Ama yanından ayrılınca yine kafam karışıyor. Acaba sevemiyor muyum? Yoksa seviyorum ama uzaklık mı etkiliyor? Artık mutlu olmak, evlenmek de istiyorum. Ne yapmalıyım bu ilişkiyi sürdürmeli miyim?
◊ Rumuz: Hayal dünyası
YANIT
Sevgili kızım, dizilerin gençler üzerindeki etkisi bununla kalmıyor. Zaman zaman çarpık ilişkilere, şiddete ve kanun dışı davranışlara da yol açabiliyor. Senin yaşadığın bu hayal alemi belki 17 yaşlarda bir genç kızın dünyasında önemli bir yer işgal edebilirdi.
Onun beklentilerini yönlendirebilirdi. Ama bu hayaller, hâlâ senin gibi 25 yaşına gelmiş, belirli bir olgunluğa erişmiş bir kızın yaşamında etkili oluyorsa bu yanlıştır. Masallardaki gibi beyaz atlı prensi bekliyorsun sanki... Ne yazık ki bu prensler gerçek hayatta yok...
O halde karşına çıkan bu kısmeti tepmemelisin. Sen söylüyorsun, bu genç adamın çok düzgün, sorumluluk sahibi, seni seven ve sabırla bekleyen biri olduğunu...
Bu zamanda böyle bir erkeği bulmuş olman bile bir şans. Tek kusuru senin hayallerindeki o yakışıklı dizi kahramanına benzemeyişi anlaşılan... Sevgili kızım böyle bir yakışıklıyı daha ne kadar bekleyeceksin ya da böyle bir erkek karşına çıksa da, bakalım seni sevecek, sana sadık olacak mı? Senin diğer beklentilerine karşılık verebilecek mi?
Evlenmek istediğini söylüyorsun, evlilikte bir kadının en çok ihtiyacı olan şey, eşinin sorumluluk sahibi olmasıdır.

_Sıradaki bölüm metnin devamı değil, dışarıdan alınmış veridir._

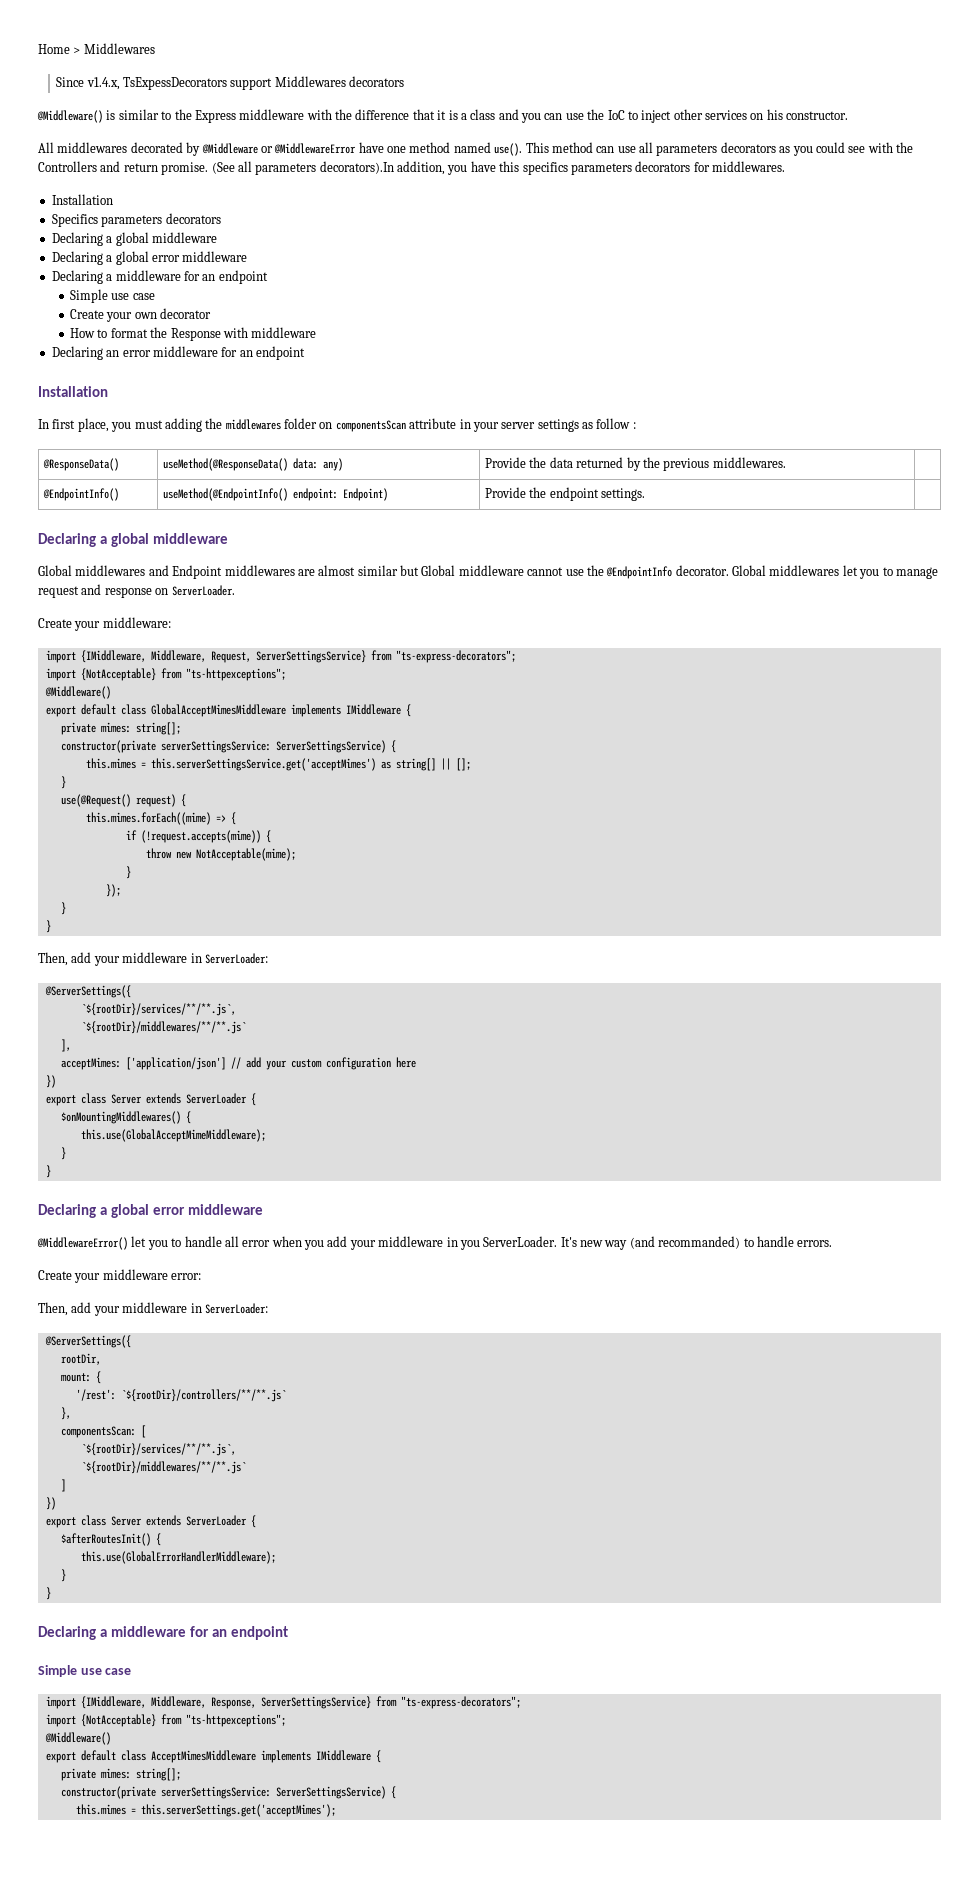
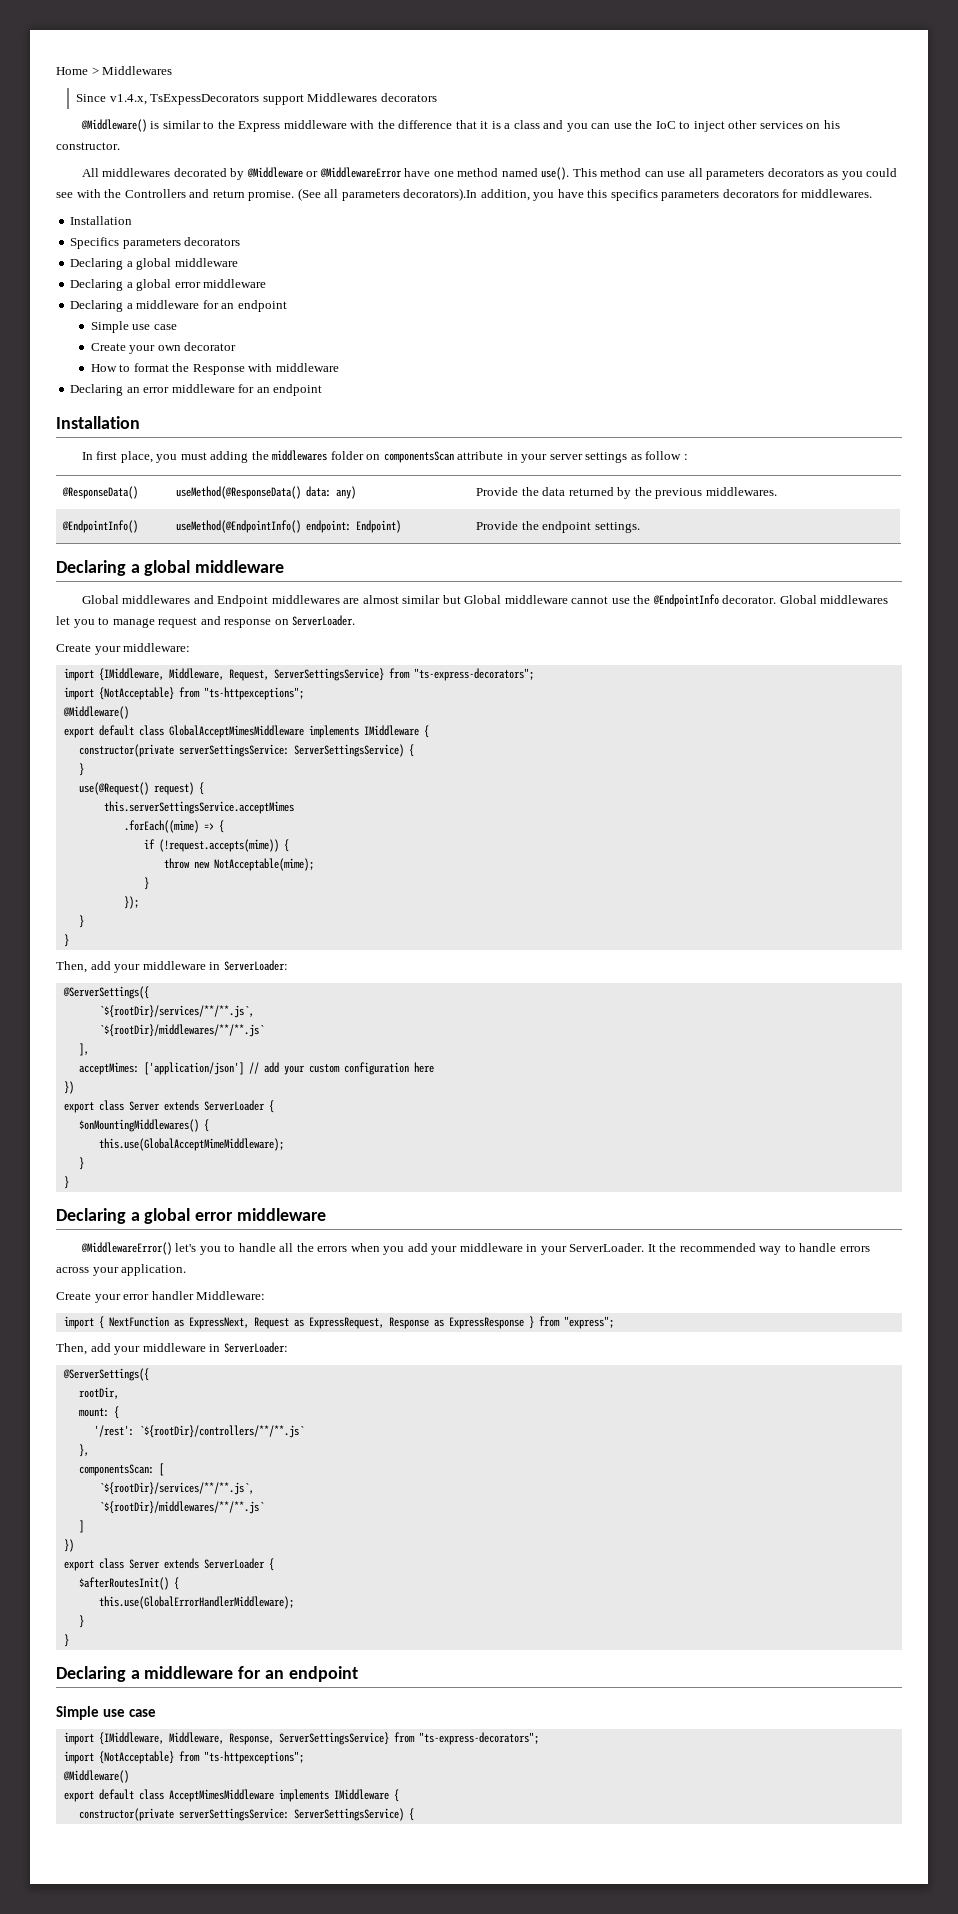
[60,722,181,735] [60,740,396,753] [85,758,471,771] // private mimes: string[]; // constructor(private serverSettingsService: ServerSettingsService) { // this.mimes = this.serverSettingsService.get('acceptMimes') as string[] || []; -> [78,744,414,757] // constructor(private serverSettingsService: ServerSettingsService) {
[85,812,211,825] this.mimes.forEach((mime) -> [103,801,294,814] [123,820,199,833] this.serverSettingsService.acceptMimes // .forEach((mime)
[131,1236,147,1247] let -> [175,1243,197,1252] let's
[242,1240,271,1247] error -> [296,1243,348,1252] the errors
[459,1236,833,1250] [38,1269,202,1283] you ServerLoader. It's new way (and recommanded) to handle errors. // Create your middleware error: -> [540,1243,870,1255] [56,1264,187,1276] [56,1291,266,1303] [63,1316,614,1329] your ServerLoader. It the recommended way to handle errors across your application. // Create your error handler Middleware: // import { NextFunction as ExpressNext, Request as ExpressRequest, Response as ExpressResponse } from "express";
[60,1768,181,1781] [60,1786,396,1799] [75,1804,336,1817] // private mimes: string[]; // constructor(private serverSettingsService: ServerSettingsService) { // this.mimes = this.serverSettings.get('acceptMimes'); -> [78,1808,414,1821] // constructor(private serverSettingsService: ServerSettingsService) {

Üstelik bu özellik giderek yok oluyor, evlenmek düşüncesi de eskisi kadar yaygın değil gençler arasında. Onlara da hak vermek gerekiyor. Çünkü bugünkü ekonomik koşullarda her şey o kadar zorlaştı ki...
Bence karşına çıkan bu fırsatı kaçırmamalısın. O gencin değerini bilmelisin, yoksa hayallerin seni yalnızlığa mahkûm edebilir.